In Brasile era già una star, ora l’attrice conquista l’attenzione globale grazie al bellissimo film di Walter Salles. Che mischia la Storia drammatica del suo Paese con un ritratto di donna indimenticabile

Foto: BIM Distribuzione

Istituita con un colpo di Stato nel 1964, la Quinta Repubblica brasiliana era in vigore da quasi sette anni quando i funzionari governativi si presentarono a casa di Rubens Paiva. Era stato un ex deputato che all’epoca si era espresso a favore del cambio di regime, ma ora Paiva era fuori dalla politica e lavorava come ingegnere a Rio de Janeiro. Tuttavia, gli uomini avevano alcune domande da fargli riguardo a gruppi di sinistra che potevano o meno essere coinvolti in un recente rapimento. Gli chiesero di accompagnarli alla stazione di polizia locale. Era una procedura di routine, gli assicurarono. Paiva si mise giacca e cravatta, salutò la moglie e uscì di casa con i funzionari. La sua famiglia non lo rivide mai più.
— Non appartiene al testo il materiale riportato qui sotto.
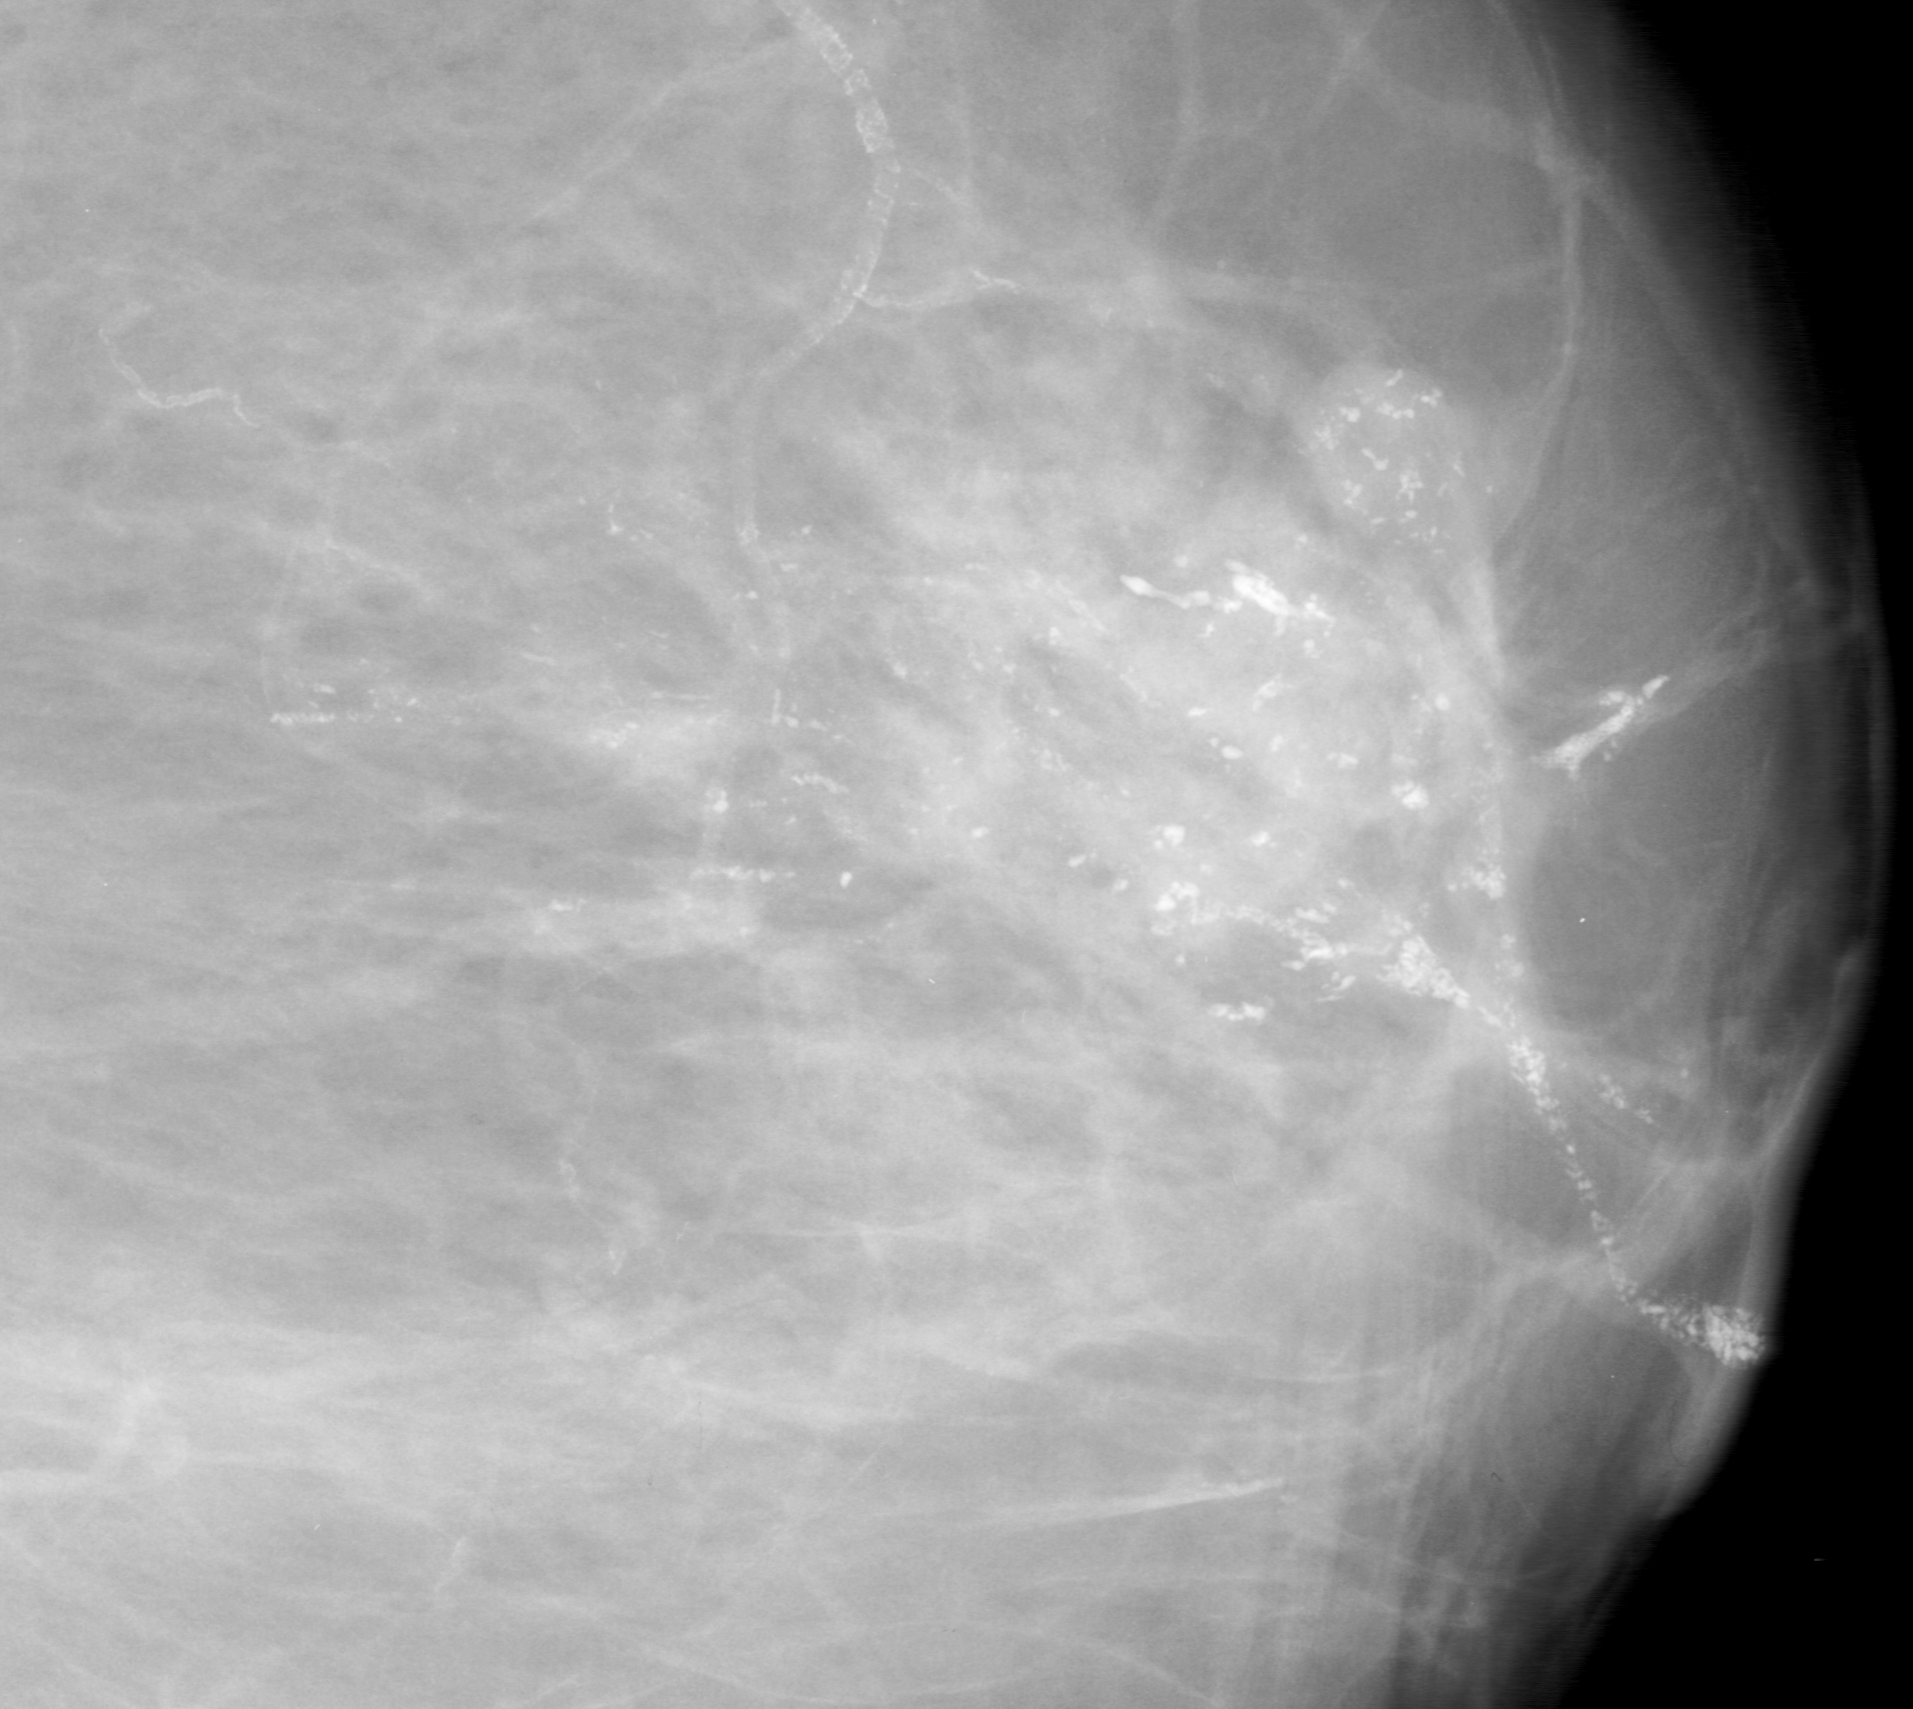
Region of interest cut from a scanned film mammogram (one marked finding), left breast, MLO view.
- Calcifications, morphology pleomorphic, distribution linear; BI-RADS assessment category 5; pathology (as recorded): malignant.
Io sono ancora qui, il dramma politico del regista brasiliano Walter Salles (nelle sale italiane dal 30 gennaio, ndt), ricrea questo momento con un senso di distacco inaspettato, invece di condurre il pubblico verso la necessaria reazione emotiva: anche se non si conosce la storia dei Paiva, si percepisce immediatamente che qualcosa di devastante sta accadendo proprio davanti ai propri occhi. Quando Rubens (Selton Mello) viene condotto fuori da casa sua, dopo circa 30 minuti di film, abbiamo già trascorso molto tempo con lui, sua moglie Eunice (Fernanda Torres) e la loro nidiata di allegri figli. L’affettuosa coppia intrattiene gli ospiti nella sua bella casa, condivide pranzi e giornate in spiaggia con i bambini, manda la figlia maggiore, Vera (Valentina Herszage), a vivere con alcuni amici a Londra, balla con entusiasmo le melodie tropicália in salotto. La loro vita è bella, finché non viene interrotta da sconosciuti che bussano alla loro porta e stabiliscono immediatamente un bivio C’è un prima e c’è un dopo.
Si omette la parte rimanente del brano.